Hayal "ama..." dedi. Ben lafını keserek, "Hayal lütfen daha sonra." Dedim anlayış bekler bir bakışla.

 

Yağmur ve Emre çoktan çıkmışlardı. Annem ise senle görüşeceğiz bakışı atıp çıkmıştı. Ardından Hayal tam bir hayal kırıklığına uğramış bir bakış atıp çıkmıştı. Ama Mert hayla bana bakıyordu.

 

"Mert sende lütfen düşünmeme izin ver." Dedim çekingen bir sesle.

 

"Nasıl yani sen kabul etmedin mi?" Dedi şaşkın ve sinirli bir sesle.

"Sana olan duygularım belli ama bu kabul edeceğim anlamına gelmiyor.
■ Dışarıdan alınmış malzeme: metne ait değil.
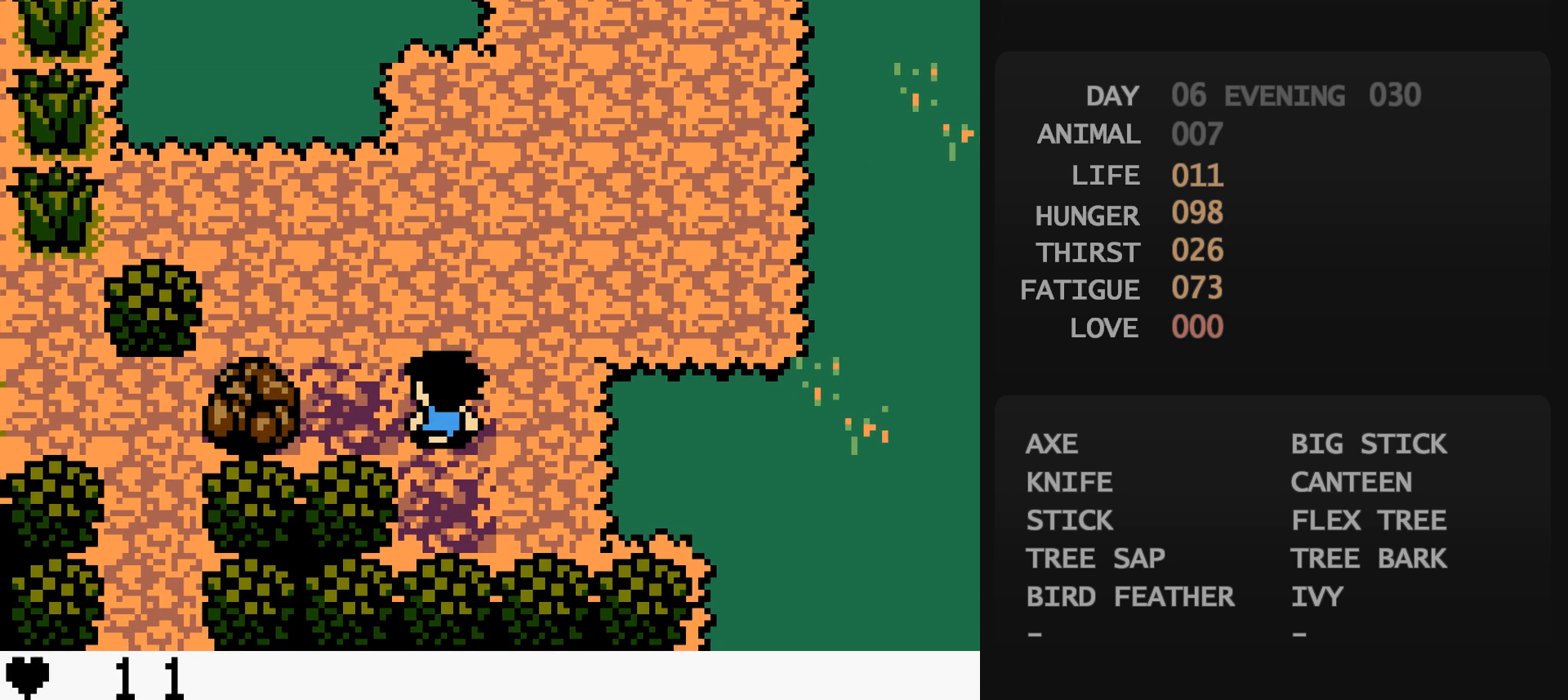
{"buttons": [], "events": [[67, "DPAD_LEFT", "up"], [67, "DPAD_UP", "up"], [250, "A", "down"], [267, "A", "up"], [400, "DPAD_DOWN", "down"], [417, "A", "down"], [417, "DPAD_DOWN", "up"], [433, "A", "up"], [450, "A", "down"], [467, "A", "up"]]}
O yüzden lütfen düşünmeme izin ver. Şuan sağlıklı bir şekilde düşünemiyorum." Dedim kafam eğik parmaklarıyla oynayarak söylemiştim. Yüzüne bakacak cesaretim yoktu çünki.

 

"Tamam peki nasıl istersen senden bir cevap bekliyor olacağım. Ve doğru kararı kalbinin vereceğine eminim. " Dedi ve bir iki adım atıp yanıma geldi yanağımdan öptü, " Yine gelirim" diyip hızlı adımlarla kapıdan çıkıp gitmişti bile.

 

Neler oluyordu ben az önce ne yaşamıştım. Mert'in beni sevme olasılığı neredeyse sıfırdı. Adam beni gördüğü her yerde öldürmeye çalışıyordu. Şimdi de gelmiş bana seni seviyorum diyor.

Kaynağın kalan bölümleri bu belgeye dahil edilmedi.